Zumindest mit Blick auf einen aktuellen Entwurf zum Filmförderzulagengesetz soll dem Vernehmen nach Sorge bestehen, dass der Verwaltungsaufwand so groß werden könnte, dass das Modell insbesondere für kleinere Unternehmen wegen notwendiger Zwischenfinanzierung schwierig werden könnte. Was wäre wichtiger: Noch einmal eingehend ins Feintuning zu gehen oder so rasch wie möglich in die nächsten Phasen eines Gesetzgebungsverfahrens einzutreten?
Björn Böhning: Zunächst einmal muss möglichst schnell Sicherheit hergestellt werden, dass DFFF I, II und GMPF ab dem 1. Januar weiter zur Verfügung stehen, weil wir ansonsten einen echten Dammbruch und ein Zusammenbrechen der Filmindustrie erleben könnten.

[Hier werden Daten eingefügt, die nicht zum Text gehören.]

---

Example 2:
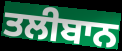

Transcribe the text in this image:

ਤਲੀਬਾਨ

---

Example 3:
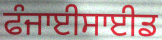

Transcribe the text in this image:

ਫੰਜਾਈਸਾਈਡ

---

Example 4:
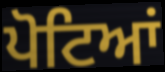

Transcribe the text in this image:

ਪੋਟਿਆਂ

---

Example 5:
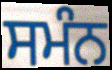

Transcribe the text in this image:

ਸਮੰਨ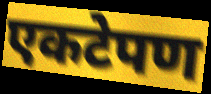
एकटेपण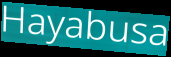
Hayabusa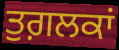
ਤੁਗ਼ਲਕਾਂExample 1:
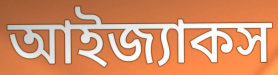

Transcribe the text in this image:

আইজ্যাকস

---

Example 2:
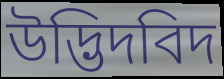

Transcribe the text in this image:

উদ্ভিদবিদ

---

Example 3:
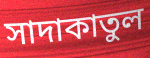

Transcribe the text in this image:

সাদাকাতুল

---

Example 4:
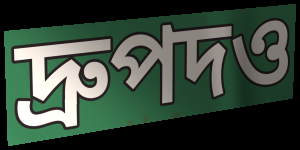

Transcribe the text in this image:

দ্রুপদও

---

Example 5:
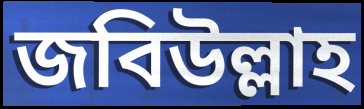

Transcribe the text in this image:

জবিউল্লাহ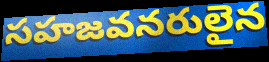
సహజవనరులైనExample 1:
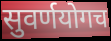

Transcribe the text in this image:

सुवर्णयोगच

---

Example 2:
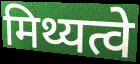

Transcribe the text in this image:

Darüber hinaus halte ich es für sinnvoll, möglichst schnell konkrete Gesetzentwürfe vorzulegen. Dann kann man über Detailfragen sprechen und diese regeln. Es ist immer besser, wenn Vorlagen im Raum stehen, über die man konkret verhandeln kann, als dass man über Gerüchte und Hörensagen sprechen muss.
So oder so kommt es nun auf die Union an. Wie lautet ihre Botschaft an Sie?
Björn Böhning: Meine Zuversicht lautet schlicht, dass der Schulterschluss, den die Union mit der deutschen Filmindustrie immer gesucht hat, auch in diesen sehr schwierigen Zeiten tragen wird.
„Wir werden mit der Regierung keine Reformen mehr hinbekommen“, stellte Kanzlerkandidat Friedrich Merz noch gestern fest. Wie konkret muss man solche Aussagen jetzt schon bewerten?
Björn Böhning: Ich denke, dass sich das in den nächsten Tagen sehr dynamisch entwickeln wird. Ich kann den Parteien nicht bei der Frage helfen, wie die Abläufe bis zu einer Neuwahl konkret gestaltet werden. Ich kann nur nachdrücklich dafür werben, dass – auch aus der internationalen Verantwortung heraus – möglichst schnell Stabilität an allen Ecken und Enden geschaffen wird; für Deutschland und für Europa. Und ich kann nur noch einmal unterstreichen, was zwingend notwendig ist, um die Funktionsfähigkeit der deutschen Filmwirtschaft zu erhalten: Nämlich den baldigen Beschluss über das FFG im Bundestag zu ermöglichen.
Wie ist die Stimmung bei Ihren Mitgliedern?
Björn Böhning: Wie Sie sich denken können, besteht hohe Unsicherheit bei den Produzentinnen und Produzenten. Natürlich haben sich viele in ihren Planungen für das Jahr 2025 darauf verlassen, dass die drei Säulen der Filmförderung spätestens im Lauf des Jahres umgesetzt werden. Jetzt steht das erst einmal wieder auf dem Spiel. Die Sorgen bei den Unternehmen und ihren Beschäftigten sind exorbitant hoch. Dennoch sehe ich nach wir vor eine positive Perspektive.